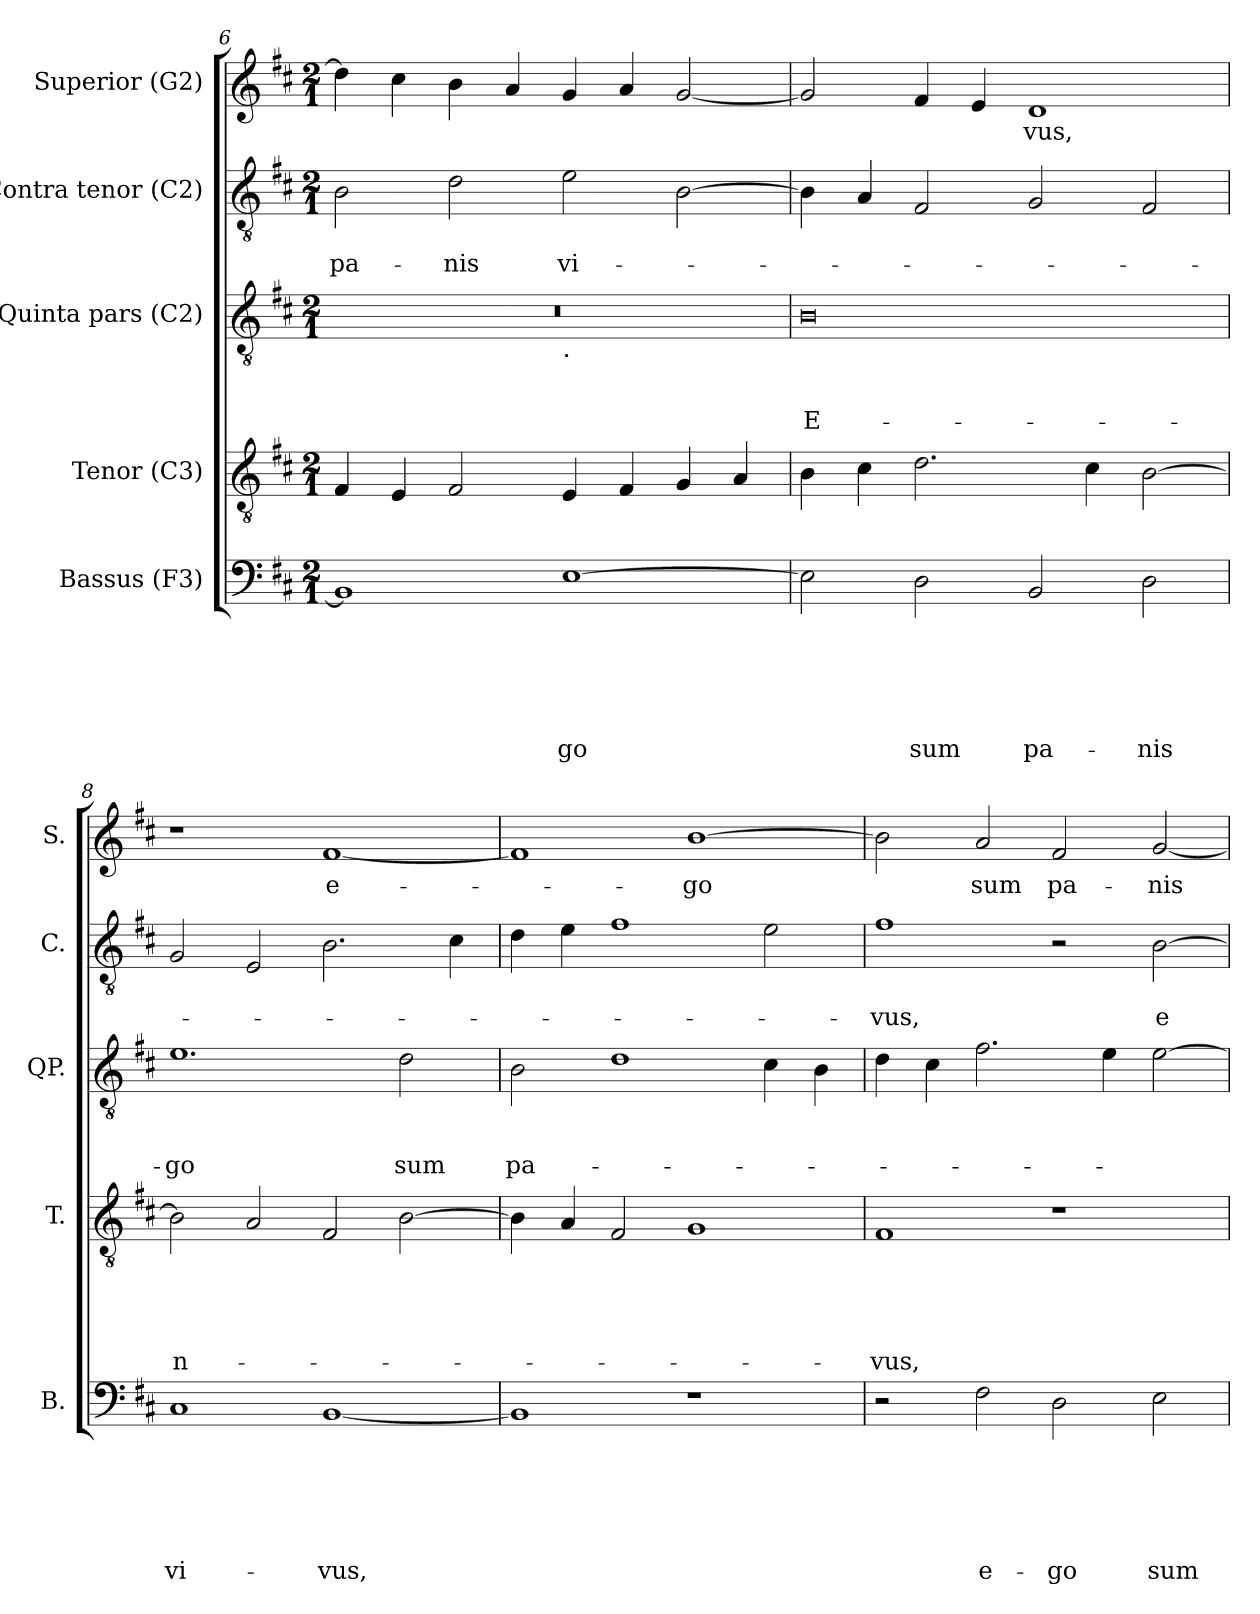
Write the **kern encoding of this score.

**kern	**text	**text	**text	**text	**text	**text	**kern	**text	**text	**text	**text	**text	**kern	**text	**text	**text	**kern	**text	**text	**kern	**text
*part5	*part5	*part5	*part5	*part5	*part5	*part5	*part4	*part4	*part4	*part4	*part4	*part4	*part3	*part3	*part3	*part3	*part2	*part2	*part2	*part1	*part1
*staff5	*staff5	*staff5	*staff5	*staff5	*staff5	*staff5	*staff4	*staff4	*staff4	*staff4	*staff4	*staff4	*staff3	*staff3	*staff3	*staff3	*staff2	*staff2	*staff2	*staff1	*staff1
*I"Bassus (F3)	*	*	*	*	*	*	*I"Tenor (C3)	*	*	*	*	*	*I"Quinta pars (C2)	*	*	*	*I"Contra tenor (C2)	*	*	*I"Superior (G2)	*
*I'B.	*	*	*	*	*	*	*I'T.	*	*	*	*	*	*I'QP.	*	*	*	*I'C.	*	*	*I'S.	*
*clefF4	*	*	*	*	*	*	*clefGv2	*	*	*	*	*	*clefGv2	*	*	*	*clefGv2	*	*	*clefG2	*
*k[f#c#]	*	*	*	*	*	*	*k[f#c#]	*	*	*	*	*	*k[f#c#]	*	*	*	*k[f#c#]	*	*	*k[f#c#]	*
*D:	*	*	*	*	*	*	*D:	*	*	*	*	*	*D:	*	*	*	*D:	*	*	*D:	*
*M2/1	*	*	*	*	*	*	*M2/1	*	*	*	*	*	*M2/1	*	*	*	*M2/1	*	*	*M2/1	*
=6	=6	=6	=6	=6	=6	=6	=6	=6	=6	=6	=6	=6	=6	=6	=6	=6	=6	=6	=6	=6	=6
!	!	!	!	!	!	!	!	!	!	!	!	!	!	!	!	!	!	!	!LO:LY:b	!	!
*	*	*	*	*	*	*	*	*	*	*	*	*	*^	*	*	*	*	*	*	*	*
1BB]	.	.	.	.	.	.	4F#/	.	.	.	.	.	0r	1ryy	.	.	.	2B\	.	pa-	4dd\]	.
.	.	.	.	.	.	.	4E/	.	.	.	.	.	.	.	.	.	.	.	.	.	4cc#\	.
!	!	!	!	!	!	!	!	!	!	!	!	!	!	!	!	!	!	!	!	!LO:LY:b	!	!
.	.	.	.	.	.	.	2F#/	.	.	.	.	.	.	.	.	.	.	2d\	.	-nis	4b\	.
.	.	.	.	.	.	.	.	.	.	.	.	.	.	.	.	.	.	.	.	.	4a/	.
!	!	!	!	!	!	!	!	!	!	!	!	!	!	!LO:TX:b:t=.	!	!	!	!	!	!	!	!
!	!	!	!	!	!	!LO:LY:b	!	!	!	!	!	!	!	!	!	!	!	!	!	!LO:LY:b	!	!
[>1E	.	.	.	.	.	-go	4E/	.	.	.	.	.	.	1ryy	.	.	.	2e\	.	vi-	4g/	.
.	.	.	.	.	.	.	4F#/	.	.	.	.	.	.	.	.	.	.	.	.	.	4a/	.
.	.	.	.	.	.	.	4G/	.	.	.	.	.	.	.	.	.	.	[>2B\	.	.	[<2g/	.
.	.	.	.	.	.	.	4A/	.	.	.	.	.	.	.	.	.	.	.	.	.	.	.
=7	=7	=7	=7	=7	=7	=7	=7	=7	=7	=7	=7	=7	=7	=7	=7	=7	=7	=7	=7	=7	=7	=7
!	!	!	!	!	!	!	!	!	!	!	!	!	!	!	!	!	!LO:LY:b:rj	!	!	!	!	!
*	*	*	*	*	*	*	*	*	*	*	*	*	*v	*v	*	*	*	*	*	*	*	*
2E\]	.	.	.	.	.	.	4B\	.	.	.	.	.	0B	.	.	E-	4B\]	.	.	2g/]	.
.	.	.	.	.	.	.	4c#\	.	.	.	.	.	.	.	.	.	4A/	.	.	.	.
!	!	!	!	!	!	!LO:LY:b	!	!	!	!	!	!	!	!	!	!	!	!	!	!	!
2D\	.	.	.	.	.	sum	2.d\	.	.	.	.	.	.	.	.	.	2F#/	.	.	4f#/	.
.	.	.	.	.	.	.	.	.	.	.	.	.	.	.	.	.	.	.	.	4e/	.
!	!	!	!	!	!	!LO:LY:b	!	!	!	!	!	!	!	!	!	!	!	!	!	!	!LO:LY:b
2BB/	.	.	.	.	.	pa-	.	.	.	.	.	.	.	.	.	.	2G/	.	.	1d	-vus,
.	.	.	.	.	.	.	4c#\	.	.	.	.	.	.	.	.	.	.	.	.	.	.
!	!	!	!	!	!	!LO:LY:b	!	!	!	!	!	!	!	!	!	!	!	!	!	!	!
2D\	.	.	.	.	.	-nis	[>2B\	.	.	.	.	.	.	.	.	.	2F#/	.	.	.	.
=8	=8	=8	=8	=8	=8	=8	=8	=8	=8	=8	=8	=8	=8	=8	=8	=8	=8	=8	=8	=8	=8
!	!	!	!	!	!	!LO:LY:b	!	!	!	!	!	!LO:LY:b	!	!	!	!LO:LY:b	!	!	!	!	!
1C#	.	.	.	.	.	vi-	2B\]	.	.	.	.	-n-	1.e	.	.	-go	2G/	.	.	1r	.
.	.	.	.	.	.	.	2A/	.	.	.	.	.	.	.	.	.	2E/	.	.	.	.
!	!	!	!	!	!	!LO:LY:b	!	!	!	!	!	!	!	!	!	!	!	!	!	!	!LO:LY:b:rj
[<1BB	.	.	.	.	.	-vus,	2F#/	.	.	.	.	.	.	.	.	.	2.B\	.	.	[<1f#	e-
!	!	!	!	!	!	!	!	!	!	!	!	!	!	!	!	!LO:LY:b	!	!	!	!	!
.	.	.	.	.	.	.	[<2B\	.	.	.	.	.	2d\	.	.	sum	.	.	.	.	.
.	.	.	.	.	.	.	.	.	.	.	.	.	.	.	.	.	4c#\	.	.	.	.
!!LO:LB:g=z
=9	=9	=9	=9	=9	=9	=9	=9	=9	=9	=9	=9	=9	=9	=9	=9	=9	=9	=9	=9	=9	=9
!	!	!	!	!	!	!	!	!	!	!	!	!	!	!	!	!LO:LY:b	!	!	!	!	!
1BB]	.	.	.	.	.	.	4B\]	.	.	.	.	.	2B\	.	.	pa-	4d\	.	.	1f#]	.
.	.	.	.	.	.	.	4A/	.	.	.	.	.	.	.	.	.	4e\	.	.	.	.
.	.	.	.	.	.	.	2F#/	.	.	.	.	.	1d	.	.	.	1f#	.	.	.	.
!	!	!	!	!	!	!	!	!	!	!	!	!	!	!	!	!	!	!	!	!	!LO:LY:b
1r	.	.	.	.	.	.	1G	.	.	.	.	.	.	.	.	.	.	.	.	[>1b	-go
.	.	.	.	.	.	.	.	.	.	.	.	.	4c#\	.	.	.	2e\	.	.	.	.
.	.	.	.	.	.	.	.	.	.	.	.	.	4B\	.	.	.	.	.	.	.	.
=10	=10	=10	=10	=10	=10	=10	=10	=10	=10	=10	=10	=10	=10	=10	=10	=10	=10	=10	=10	=10	=10
!	!	!	!	!	!	!	!	!	!	!	!	!LO:LY:b	!	!	!	!	!	!	!LO:LY:b	!	!
2r	.	.	.	.	.	.	1F#	.	.	.	.	-vus,	4d\	.	.	.	1f#	.	-vus,	2b\]	.
.	.	.	.	.	.	.	.	.	.	.	.	.	4c#\	.	.	.	.	.	.	.	.
!	!	!	!	!	!	!LO:LY:b	!	!	!	!	!	!	!	!	!	!	!	!	!	!	!LO:LY:b
2F#\	.	.	.	.	.	e-	.	.	.	.	.	.	2.f#\	.	.	.	.	.	.	2a/	sum
!	!	!	!	!	!	!LO:LY:b	!	!	!	!	!	!	!	!	!	!	!	!	!	!	!LO:LY:b
2D\	.	.	.	.	.	-go	1r	.	.	.	.	.	.	.	.	.	2r	.	.	2f#/	pa-
.	.	.	.	.	.	.	.	.	.	.	.	.	4e\	.	.	.	.	.	.	.	.
!	!	!	!	!	!	!LO:LY:b	!	!	!	!	!	!	!	!	!	!	!	!	!LO:LY:b:rj	!	!LO:LY:b
2E\	.	.	.	.	.	sum	.	.	.	.	.	.	[>2e\	.	.	.	[>2B\	.	e-	[<2g/	-nis
=	=	=	=	=	=	=	=	=	=	=	=	=	=	=	=	=	=	=	=	=	=
*-	*-	*-	*-	*-	*-	*-	*-	*-	*-	*-	*-	*-	*-	*-	*-	*-	*-	*-	*-	*-	*-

====

State only the number of lines in the records above that contain the string "kern".

EXERCISE RESULT. 2